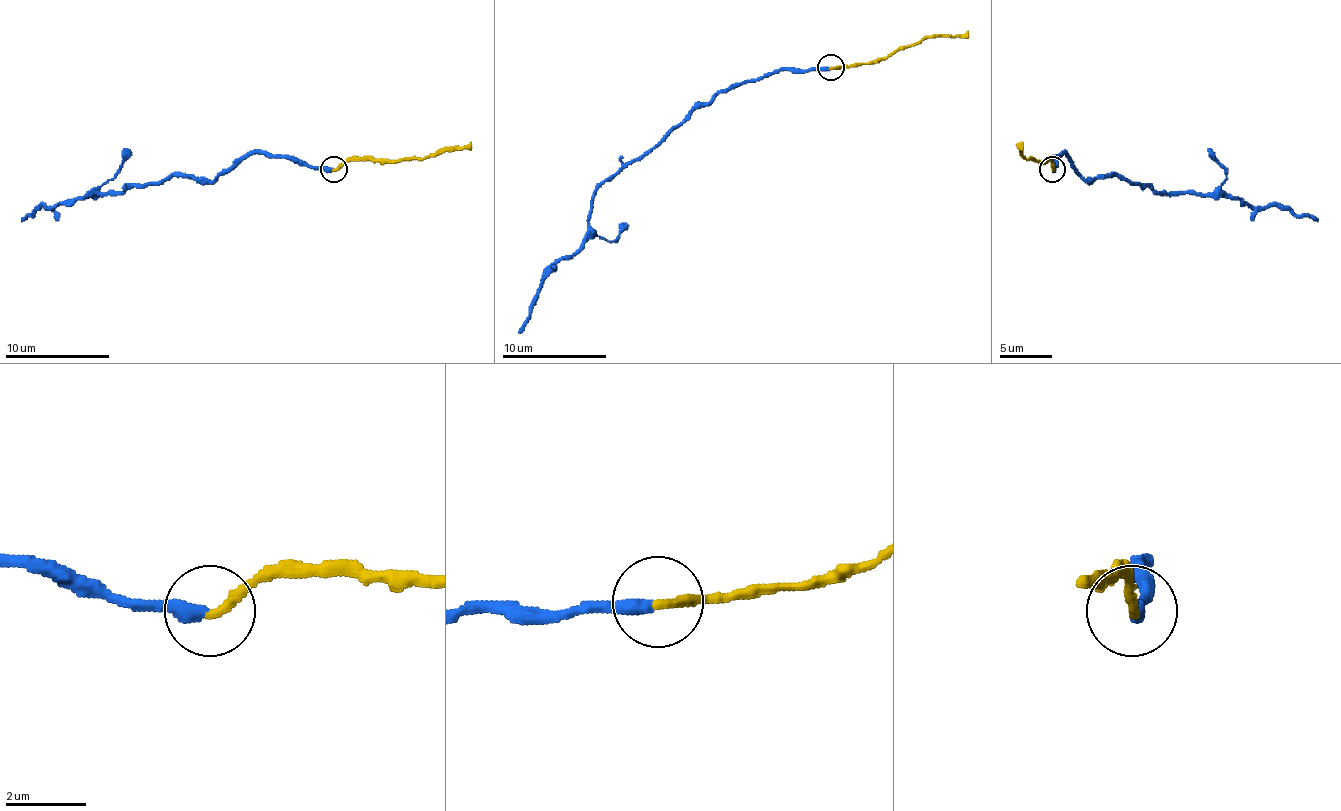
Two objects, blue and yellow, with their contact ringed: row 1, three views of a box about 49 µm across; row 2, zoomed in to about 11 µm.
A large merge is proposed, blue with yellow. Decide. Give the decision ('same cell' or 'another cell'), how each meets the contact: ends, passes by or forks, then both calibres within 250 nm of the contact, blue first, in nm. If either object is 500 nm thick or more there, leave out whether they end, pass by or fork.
same cell; blue ends; yellow ends; calibres 360 and 240 nm

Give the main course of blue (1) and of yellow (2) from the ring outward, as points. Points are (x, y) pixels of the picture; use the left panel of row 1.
1: (334, 170), (248, 154), (211, 180), (170, 175), (159, 183), (42, 206), (21, 222)
2: (334, 170), (352, 159), (423, 159), (428, 154), (454, 151), (470, 141)

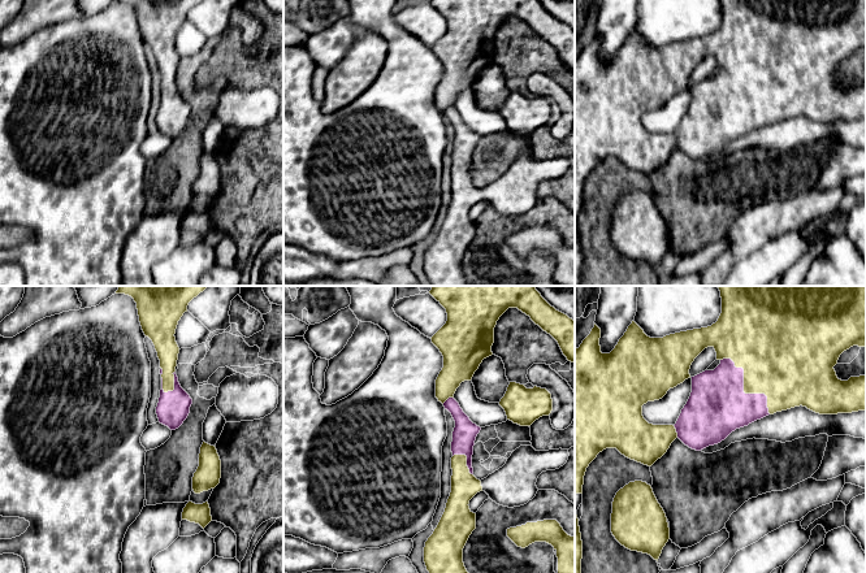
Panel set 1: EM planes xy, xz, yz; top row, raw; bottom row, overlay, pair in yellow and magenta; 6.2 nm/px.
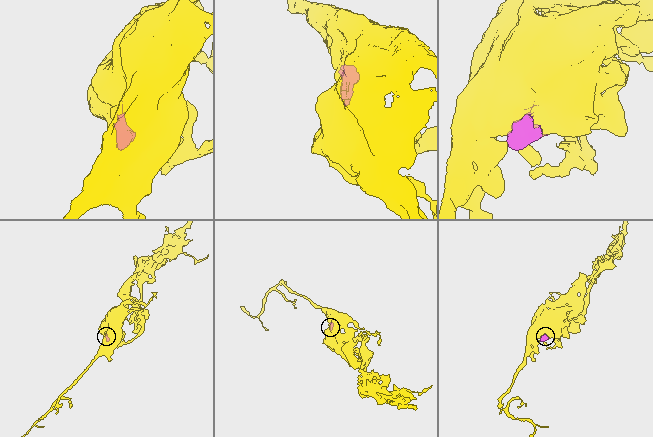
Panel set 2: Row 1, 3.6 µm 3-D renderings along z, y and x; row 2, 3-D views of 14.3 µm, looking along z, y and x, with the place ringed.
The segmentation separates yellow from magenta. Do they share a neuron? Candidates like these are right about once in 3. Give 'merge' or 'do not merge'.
merge

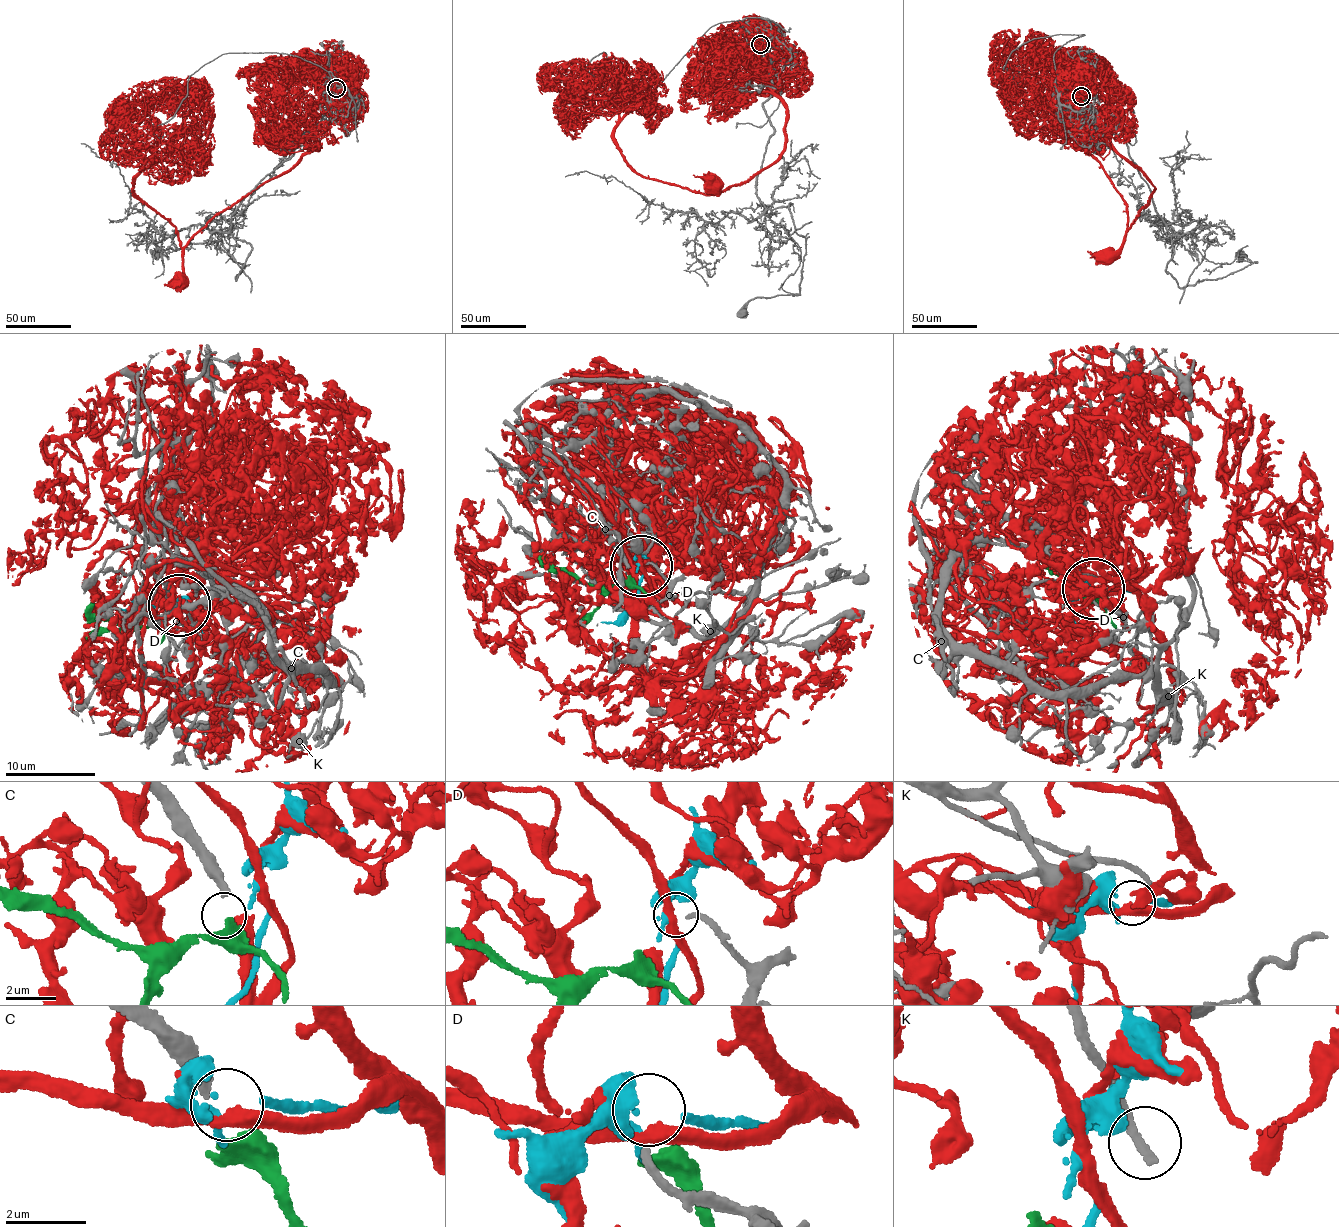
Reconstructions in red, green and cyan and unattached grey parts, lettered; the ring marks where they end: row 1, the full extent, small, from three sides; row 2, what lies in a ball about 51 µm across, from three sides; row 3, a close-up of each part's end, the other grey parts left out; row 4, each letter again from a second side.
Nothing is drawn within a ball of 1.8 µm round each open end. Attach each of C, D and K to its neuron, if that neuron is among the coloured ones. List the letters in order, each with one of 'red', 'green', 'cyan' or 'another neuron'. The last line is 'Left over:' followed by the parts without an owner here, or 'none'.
C: green
D: another neuron
K: cyan
Left over: D

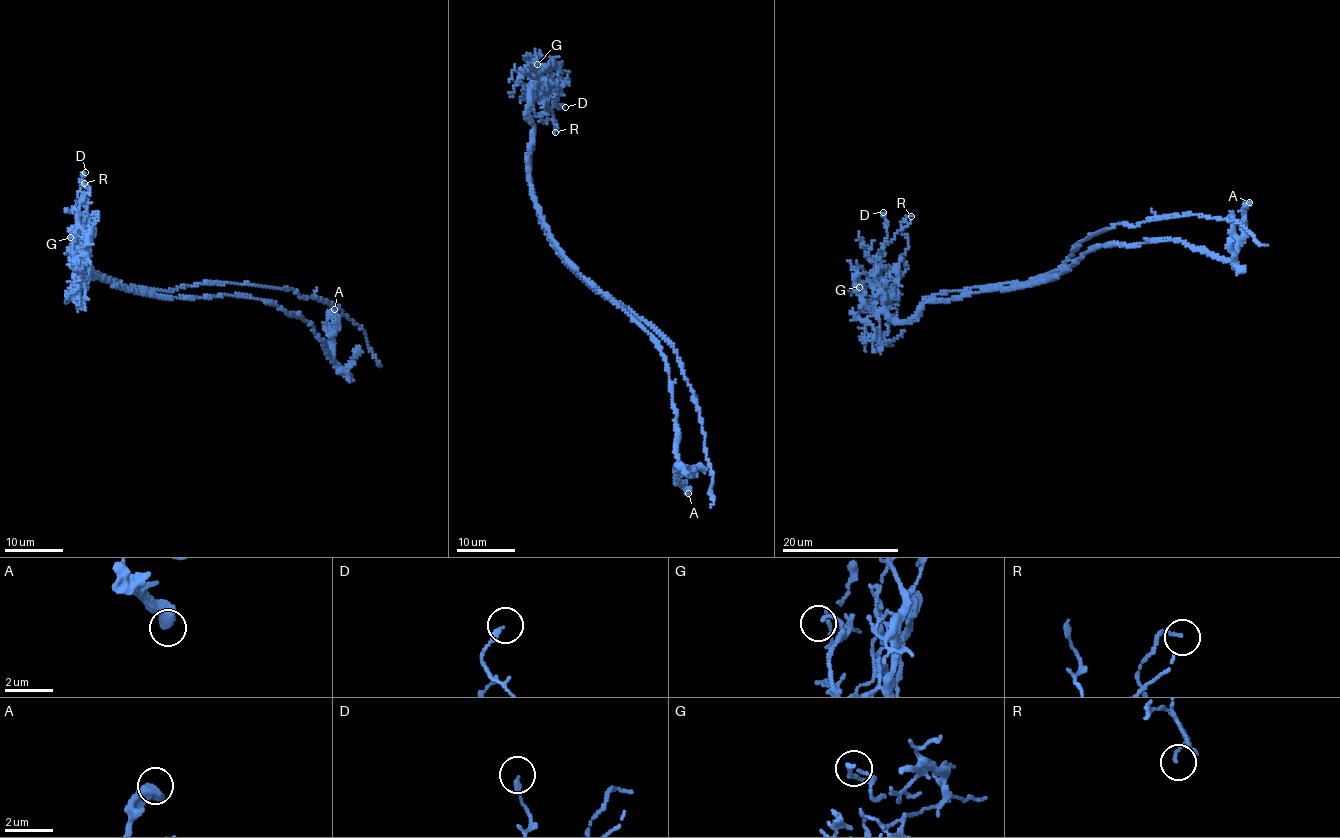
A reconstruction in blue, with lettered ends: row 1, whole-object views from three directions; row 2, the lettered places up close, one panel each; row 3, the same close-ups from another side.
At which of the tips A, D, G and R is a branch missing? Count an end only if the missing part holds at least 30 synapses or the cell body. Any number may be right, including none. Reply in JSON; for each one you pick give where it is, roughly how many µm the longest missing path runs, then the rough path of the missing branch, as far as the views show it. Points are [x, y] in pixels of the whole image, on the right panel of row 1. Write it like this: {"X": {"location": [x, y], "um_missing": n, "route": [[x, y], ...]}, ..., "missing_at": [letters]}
{"missing_at": []}

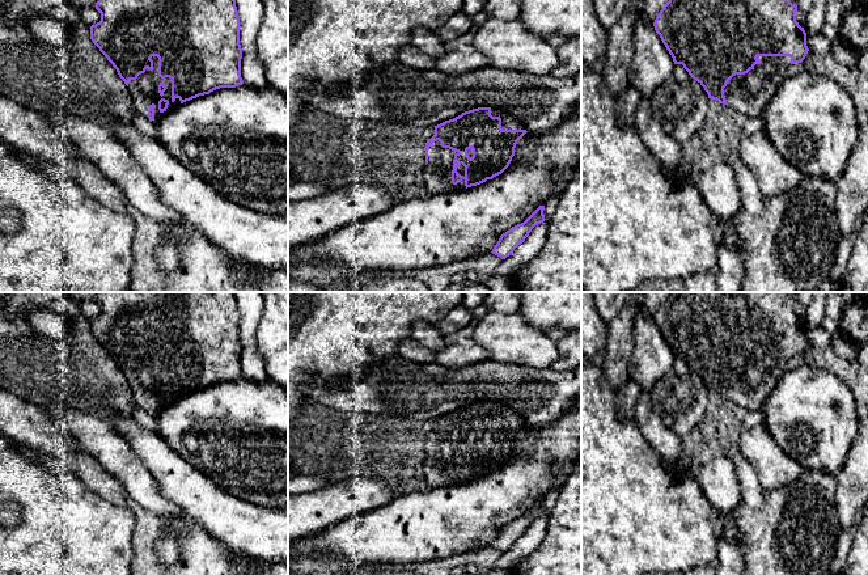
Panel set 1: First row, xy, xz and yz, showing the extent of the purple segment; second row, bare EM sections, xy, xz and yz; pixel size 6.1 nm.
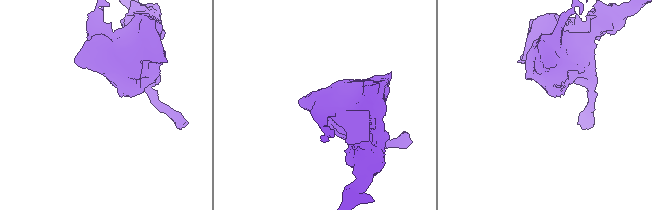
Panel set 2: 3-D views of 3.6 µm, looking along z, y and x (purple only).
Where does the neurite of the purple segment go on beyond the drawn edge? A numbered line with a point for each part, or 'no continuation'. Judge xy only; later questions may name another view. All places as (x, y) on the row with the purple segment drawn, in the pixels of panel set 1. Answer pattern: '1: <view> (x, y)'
1: xy (144, 91)

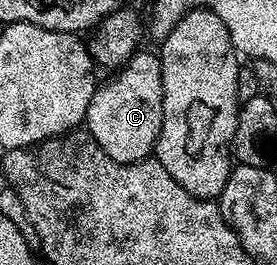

****************

Task item> Looking at the entries above, count each line that includes the string "ringed" and give only the total.

Solution to this problem> 2